◆ Job item: Copy every record verbatim. Leave the pictures out.

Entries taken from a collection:
------------------------------------------------

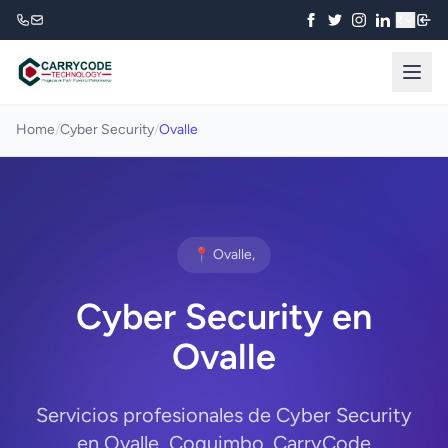
₹
Home
/
Cyber Security
/
Ovalle
📍 Ovalle,
Cyber Security en
Ovalle
Servicios profesionales de Cyber Security
en Ovalle, Coquimbo. CarryCode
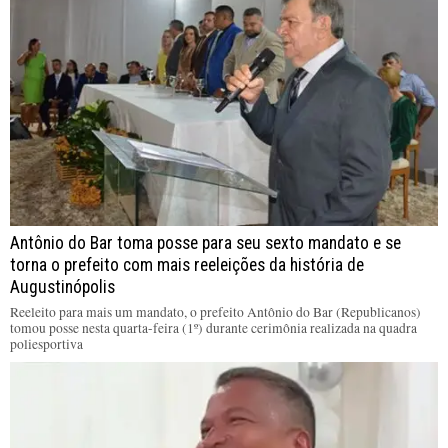
Antônio do Bar toma posse para seu sexto mandato e se
torna o prefeito com mais reeleições da história de
Augustinópolis
Reeleito para mais um mandato, o prefeito Antônio do Bar (Republicanos)
tomou posse nesta quarta-feira (1º) durante cerimônia realizada na quadra
poliesportiva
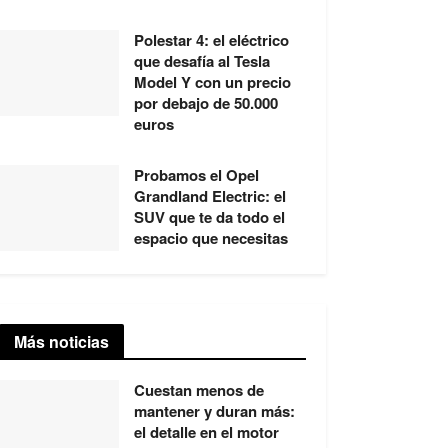
Polestar 4: el eléctrico
que desafía al Tesla
Model Y con un precio
por debajo de 50.000
euros
Probamos el Opel
Grandland Electric: el
SUV que te da todo el
espacio que necesitas
Más noticias
Cuestan menos de
mantener y duran más:
el detalle en el motor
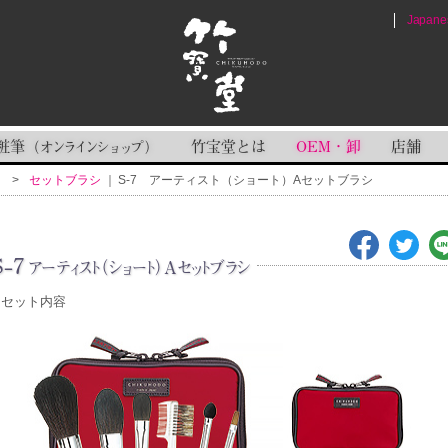
Japane
粧筆
竹宝堂とは
OEM・卸
店舗
（
オンラインショップ
）
ト
セットブラシ
S-7 アーティスト（ショート）Aセットブラシ
S-7
アーティスト（ショート）Aセットブラシ
 セット内容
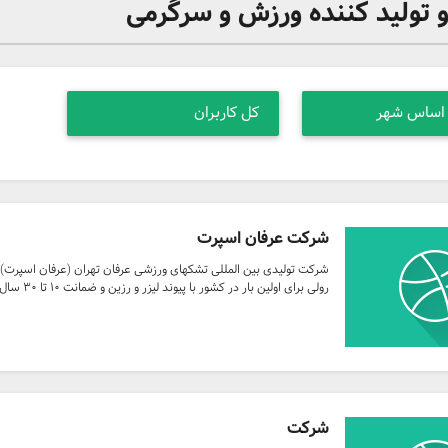
تولید کننده ورزش و سرگرمی
شرکت عرفان اسپرت
شرکت تولیدی بین المللی تشکهای ورزشی عرفان تهران (عرفان اسپرت) 
رولی برای اولین بار در کشور با پیوند لیزر و رزین و ضمانت ۱۰ تا ۳۰ سال با رعایت استانداردهای جهانی
شرکت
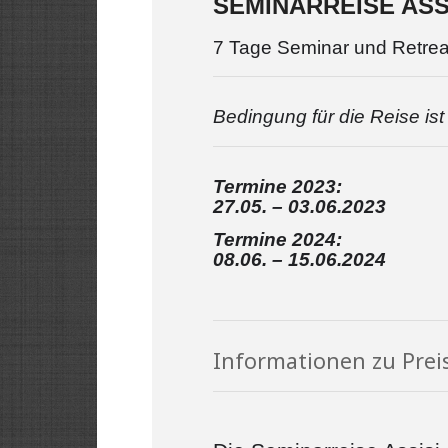
SEMINARREISE ASSI
7 Tage Seminar und Retreat
Bedingung für die Reise is
Termine 2023:
27.05. – 03.06.2023
Termine 2024:
08.06. – 15.06.2024
Informationen zu Preis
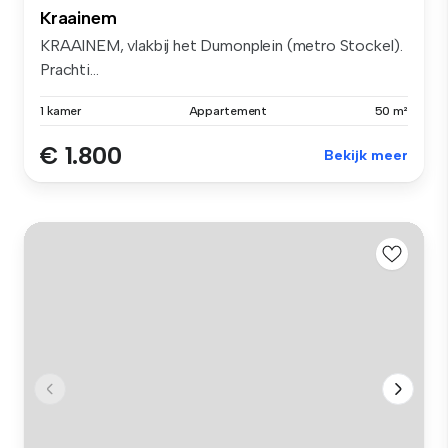
Kraainem
KRAAINEM, vlakbij het Dumonplein (metro Stockel).
Prachti...
1 kamer
Appartement
50 m²
€ 1.800
Bekijk meer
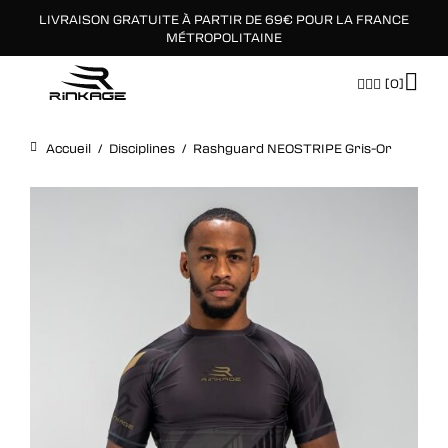
LIVRAISON GRATUITE À PARTIR DE 69€ POUR LA FRANCE
×
MÉTROPOLITAINE
[0]
Accueil
/
Disciplines
/
Rashguard NEOSTRIPE Gris-Or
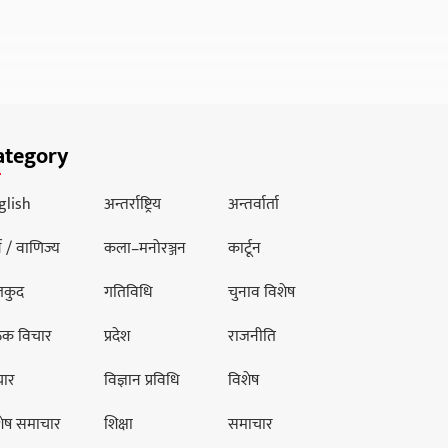
ategory
glish
अन्तर्राष्ट्रिय
अन्तर्वार्ता
थ / वाणिज्य
कला–मनोरञ्जन
कार्टून
लकुद
गतिविधि
चुनाव विशेष
ठक विचार
प्रदेश
राजनीति
चार
विज्ञान प्रविधि
विशेष
शेष समाचार
शिक्षा
समाचार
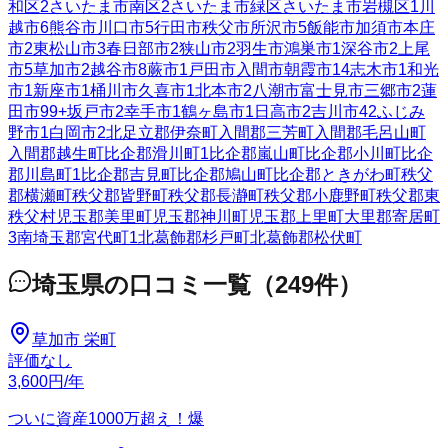
和区
2
さいたま市南区
2
さいたま市緑区
さいたま市岩槻区
1
川
越市
6
熊谷市
川口市
5
行田市
秩父市
所沢市
5
飯能市
加須市
本庄
市
2
東松山市
3
春日部市
2
狭山市
2
羽生市
鴻巣市
1
深谷市
2
上尾
市
5
草加市
2
越谷市
8
蕨市
1
戸田市
入間市
朝霞市
14
志木市
1
和光
市
1
新座市
1
桶川市
久喜市
1
北本市
2
八潮市
富士見市
三郷市
2
蓮
田市
99+
坂戸市
2
幸手市
1
鶴ヶ島市
1
日高市
2
吉川市
42
ふじみ
野市
1
白岡市
2
北足立郡伊奈町
入間郡三芳町
入間郡毛呂山町
入間郡越生町
比企郡滑川町
1
比企郡嵐山町
比企郡小川町
比企
郡川島町
1
比企郡吉見町
比企郡鳩山町
比企郡ときがわ町
秩父
郡横瀬町
秩父郡皆野町
秩父郡長瀞町
秩父郡小鹿野町
秩父郡東
秩父村
児玉郡美里町
児玉郡神川町
児玉郡上里町
大里郡寄居町
3
南埼玉郡宮代町
1
北葛飾郡杉戸町
北葛飾郡松伏町
埼玉県
の口コミ一覧
（
249
件）
草加市 栄町
評価なし
3,600
円
/年
ついに資産1000万超え！爆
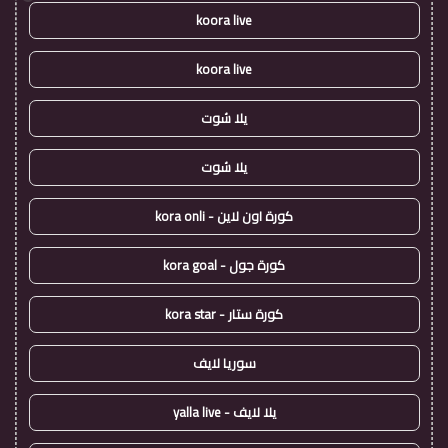
koora live
koora live
يلا شوت
يلا شوت
كورة اون لاين - kora onli
كورة جول - kora goal
كورة ستار - kora star
سوريا لايف
يلا لايف - yalla live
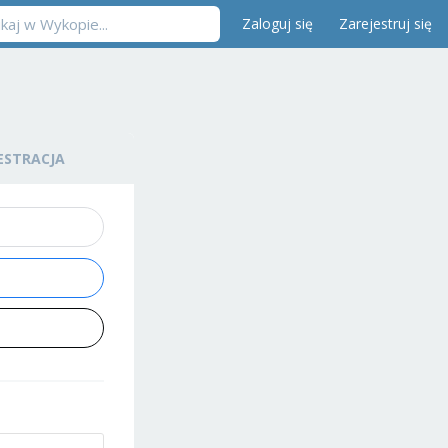
Zaloguj się
Zarejestruj się
ESTRACJA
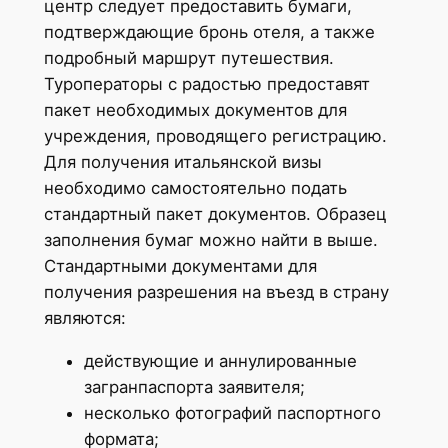
центр следует предоставить бумаги,
подтверждающие бронь отеля, а также
подробный маршрут путешествия.
Туроператоры с радостью предоставят
пакет необходимых документов для
учреждения, проводящего регистрацию.
Для получения итальянской визы
необходимо самостоятельно подать
стандартный пакет документов. Образец
заполнения бумаг можно найти в выше.
Стандартными документами для
получения разрешения на въезд в страну
являются:
действующие и аннулированные
загранпаспорта заявителя;
несколько фотографий паспортного
формата;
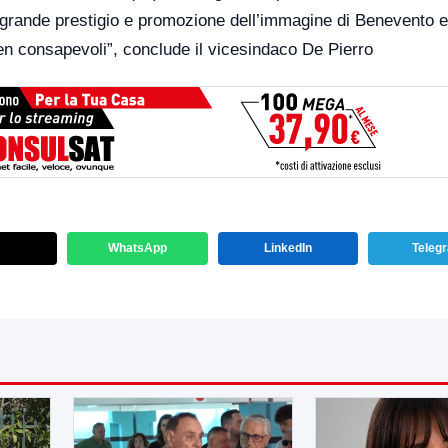
i grande prestigio e promozione dell’immagine di Benevento 
ben consapevoli”, conclude il vicesindaco De Pierro
WhatsApp
LinkedIn
Teleg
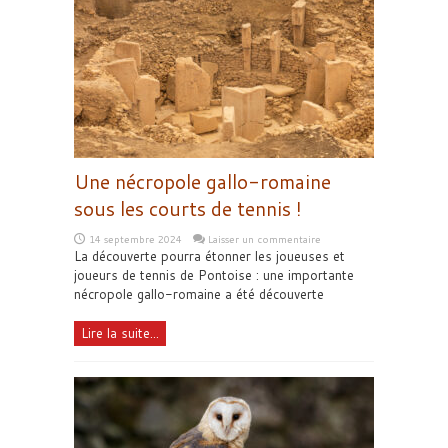
Une nécropole gallo-romaine
sous les courts de tennis !
14 septembre 2024
Laisser un commentaire
La découverte pourra étonner les joueuses et
joueurs de tennis de Pontoise : une importante
nécropole gallo-romaine a été découverte
Lire la suite...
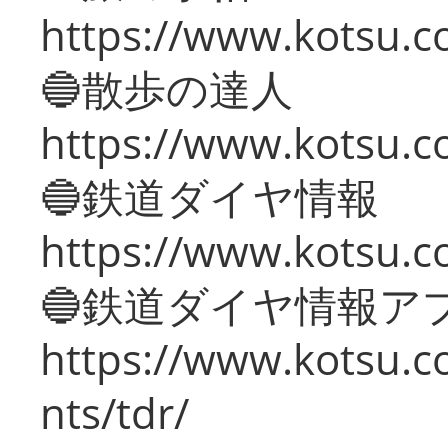
https://www.kotsu.co
🔵散歩の達人
https://www.kotsu.c
🔵鉄道ダイヤ情報
https://www.kotsu.co
🔵鉄道ダイヤ情報ア
https://www.kotsu.co
nts/tdr/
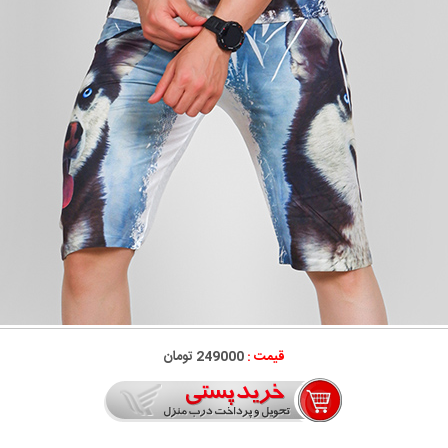
قیمت :
249000 تومان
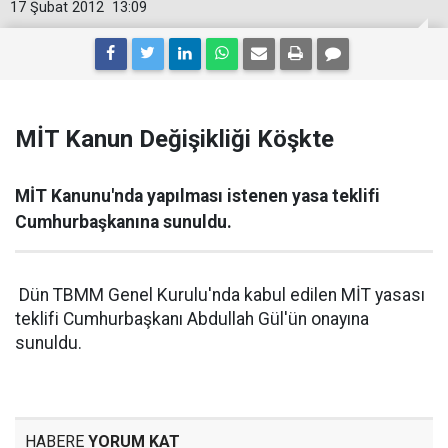
17 Şubat 2012
13:09
MİT Kanun Değişikliği Köşkte
MİT Kanunu'nda yapılması istenen yasa teklifi
Cumhurbaşkanına sunuldu.
Dün TBMM Genel Kurulu'nda kabul edilen MİT yasası
teklifi Cumhurbaşkanı Abdullah Gül'ün onayına
sunuldu.
HABERE
YORUM KAT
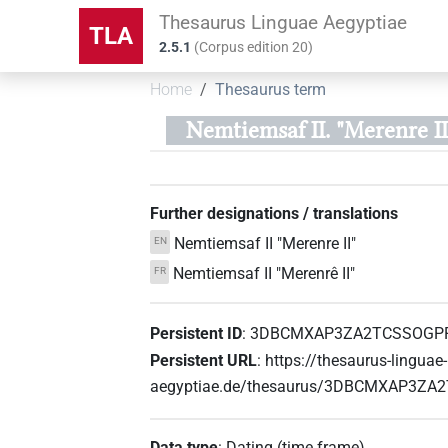
Thesaurus Linguae Aegyptiae
TLA
2.5.1
(
Corpus edition
20
)
Home
Thesaurus term
Nemtiemsaf II. "Merenre II.
Further designations / translations
Nemtiemsaf II "Merenre II"
EN
Nemtiemsaf II "Merenrê II"
FR
Persistent ID
:
3DBCMXAP3ZA2TCSSOGP
Persistent URL
:
https://thesaurus-linguae-
aegyptiae.de/thesaurus/3DBCMXAP3
Data type
:
Dating (time frame)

------------------------------------------------

◆ Exercise output:
₹
Home
/
Cyber Security
/
Ovalle
📍 Ovalle,
Cyber Security en
Ovalle
Servicios profesionales de Cyber Security
en Ovalle, Coquimbo. CarryCode
Antônio do Bar toma posse para seu sexto mandato e se
torna o prefeito com mais reeleições da história de
Augustinópolis
Reeleito para mais um mandato, o prefeito Antônio do Bar (Republicanos)
tomou posse nesta quarta-feira (1º) durante cerimônia realizada na quadra
poliesportiva
Polestar 4: el eléctrico
que desafía al Tesla
Model Y con un precio
por debajo de 50.000
euros
Probamos el Opel
Grandland Electric: el
SUV que te da todo el
espacio que necesitas
Más noticias
Cuestan menos de
mantener y duran más:
el detalle en el motor
Japane
粧筆
竹宝堂とは
OEM・卸
店舗
（
オンラインショップ
）
ト
セットブラシ
S-7 アーティスト（ショート）Aセットブラシ
S-7
アーティスト（ショート）Aセットブラシ
 セット内容
تولید کننده ورزش و سرگرمی
شرکت عرفان اسپرت
شرکت تولیدی بین المللی تشکهای ورزشی عرفان تهران (عرفان اسپرت) 
رولی برای اولین بار در کشور با پیوند لیزر و رزین و ضمانت ۱۰ تا ۳۰ سال با رعایت استانداردهای جهانی
شرکت
SEMINARREISE ASSI
7 Tage Seminar und Retreat
Bedingung für die Reise is
Termine 2023:
27.05. – 03.06.2023
Termine 2024:
08.06. – 15.06.2024
Informationen zu Preis
Kraainem
KRAAINEM, vlakbij het Dumonplein (metro Stockel).
Prachti...
1 kamer
Appartement
50 m²
€ 1.800
Bekijk meer
LIVRAISON GRATUITE À PARTIR DE 69€ POUR LA FRANCE
×
MÉTROPOLITAINE
[0]
Accueil
/
Disciplines
/
Rashguard NEOSTRIPE Gris-Or
ategory
glish
अन्तर्राष्ट्रिय
अन्तर्वार्ता
थ / वाणिज्य
कला–मनोरञ्जन
कार्टून
लकुद
गतिविधि
चुनाव विशेष
ठक विचार
प्रदेश
राजनीति
चार
विज्ञान प्रविधि
विशेष
शेष समाचार
शिक्षा
समाचार
和区
2
さいたま市南区
2
さいたま市緑区
さいたま市岩槻区
1
川
越市
6
熊谷市
川口市
5
行田市
秩父市
所沢市
5
飯能市
加須市
本庄
市
2
東松山市
3
春日部市
2
狭山市
2
羽生市
鴻巣市
1
深谷市
2
上尾
市
5
草加市
2
越谷市
8
蕨市
1
戸田市
入間市
朝霞市
14
志木市
1
和光
市
1
新座市
1
桶川市
久喜市
1
北本市
2
八潮市
富士見市
三郷市
2
蓮
田市
99+
坂戸市
2
幸手市
1
鶴ヶ島市
1
日高市
2
吉川市
42
ふじみ
野市
1
白岡市
2
北足立郡伊奈町
入間郡三芳町
入間郡毛呂山町
入間郡越生町
比企郡滑川町
1
比企郡嵐山町
比企郡小川町
比企
郡川島町
1
比企郡吉見町
比企郡鳩山町
比企郡ときがわ町
秩父
郡横瀬町
秩父郡皆野町
秩父郡長瀞町
秩父郡小鹿野町
秩父郡東
秩父村
児玉郡美里町
児玉郡神川町
児玉郡上里町
大里郡寄居町
3
南埼玉郡宮代町
1
北葛飾郡杉戸町
北葛飾郡松伏町
埼玉県
の口コミ一覧
（
249
件）
草加市 栄町
評価なし
3,600
円
/年
ついに資産1000万超え！爆
koora live
koora live
يلا شوت
يلا شوت
كورة اون لاين - kora onli
كورة جول - kora goal
كورة ستار - kora star
سوريا لايف
يلا لايف - yalla live
Zaloguj się
Zarejestruj się
ESTRACJA
центр следует предоставить бумаги,
подтверждающие бронь отеля, а также
подробный маршрут путешествия.
Туроператоры с радостью предоставят
пакет необходимых документов для
учреждения, проводящего регистрацию.
Для получения итальянской визы
необходимо самостоятельно подать
стандартный пакет документов. Образец
заполнения бумаг можно найти в выше.
Стандартными документами для
получения разрешения на въезд в страну
являются:
действующие и аннулированные
загранпаспорта заявителя;
несколько фотографий паспортного
формата;
i grande prestigio e promozione dell’immagine di Benevento 
ben consapevoli”, conclude il vicesindaco De Pierro
WhatsApp
LinkedIn
Teleg
Une nécropole gallo-romaine
sous les courts de tennis !
14 septembre 2024
Laisser un commentaire
La découverte pourra étonner les joueuses et
joueurs de tennis de Pontoise : une importante
nécropole gallo-romaine a été découverte
Lire la suite...
https://www.kotsu.co
🔵散歩の達人
https://www.kotsu.c
🔵鉄道ダイヤ情報
https://www.kotsu.co
🔵鉄道ダイヤ情報ア
https://www.kotsu.co
nts/tdr/
قیمت :
249000 تومان
17 Şubat 2012
13:09
MİT Kanun Değişikliği Köşkte
MİT Kanunu'nda yapılması istenen yasa teklifi
Cumhurbaşkanına sunuldu.
Dün TBMM Genel Kurulu'nda kabul edilen MİT yasası
teklifi Cumhurbaşkanı Abdullah Gül'ün onayına
sunuldu.
HABERE
YORUM KAT
Thesaurus Linguae Aegyptiae
TLA
2.5.1
(
Corpus edition
20
)
Home
Thesaurus term
Nemtiemsaf II. "Merenre II.
Further designations / translations
Nemtiemsaf II "Merenre II"
EN
Nemtiemsaf II "Merenrê II"
FR
Persistent ID
:
3DBCMXAP3ZA2TCSSOGP
Persistent URL
:
https://thesaurus-linguae-
aegyptiae.de/thesaurus/3DBCMXAP3
Data type
:
Dating (time frame)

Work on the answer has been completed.